Here’s how the Austin Chronicle summarized it:
“The letter, signed by 39 leading experts from across the country and around the world, presents the court with evidence not only that Noblitt was, and is, unqualified to serve as an expert at all, but also that ‘ritual abuse’ is a topic unsupported by any empirical research. Indeed, at trial the state called Noblitt to describe how the children’s allegations against the Kellers were believable and to avow that the allegations comported with ‘behaviors associated with so-called ritual abuse,’ reads the letter.
“ ‘In summary, the world portrayed by Dr. Noblitt is one in which thousands of cult abusers have infiltrated respectable society, and specifically daycare centers, in order to operate a clandestine subculture engaged in massive levels of felonious criminality,’ reads the letter. To the contrary, Harrington writes, there is not now, nor was there in the early ’90s, any mainstream support for, or scientific evidence to demonstrate, that ritual abuse is a real phenomenon. ‘In conclusion, Dr. Noblitt stated in testimony at trial that there is little controversy about his descriptions of ritual abuse,’ reads the letter. ‘This statement was not factually true in 1992, and is less true today.’ ”
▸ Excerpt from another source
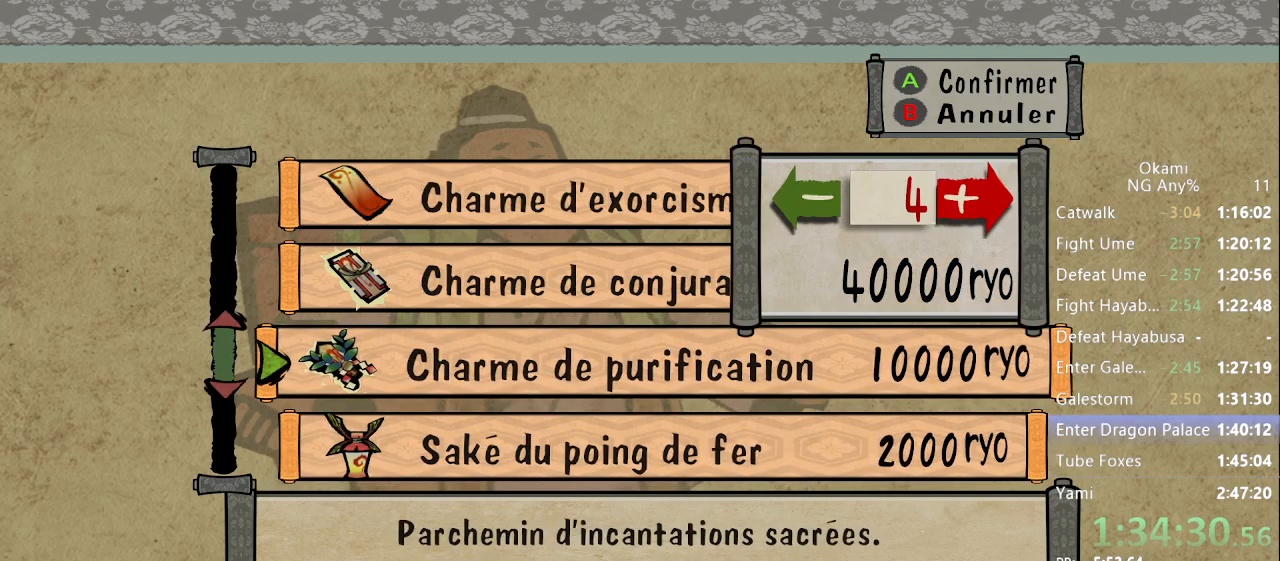
{"dt_ms": 500, "buttons": [], "left_stick": "center", "right_stick": "center", "events": [[67, "left_stick", "center"], [300, "left_stick", "left"], [400, "left_stick", "center"]]}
I have long wondered: Why do the Ann Wolbert Burgesses, the Susan J. Kelleys, the Mark “Where there’s smoke…” Eversons and the Randy Noblitts continue onward in their careers while their victims get not even a ‘Gee, sorry, guess I was wrong’?
How do professionals, however dubiously credentialed, manage to keep their licenses and their jobs after testifying so confidently, so misleadingly and so destructively against defendants such as the Kellers and Bob Kelly? What can be done to hold them accountable?
Dr. Harrington, who teaches at the Chicago School of Professional Psychology, says this question sometimes comes up in his class on mental health law.
“The answer, for better or worse, is ‘nothing,’ “ he says. “When you look at an ‘expert’ like Dr. James Grigson in the case of Barefoot v. Estelle, it becomes very clear that there is no remedy for dealing with bad ‘experts.’
“The best one can hope for is that sufficient scientific evidence exists to prevent such a person from getting on the stand in the first place, or that the jurors are wise enough to discard the fallacious testimony. But there really is little that can be done after the fact, except to try to exonerate those who are factually innocent.”
Grigson was a Dallas psychiatrist notorious for persuading juries that defendants deserved capital punishment. “Dr. Death,” as he was known, was expelled from the American Psychiatric Association and the Texas Society of Psychiatric Physicians but kept his license and continued to practice.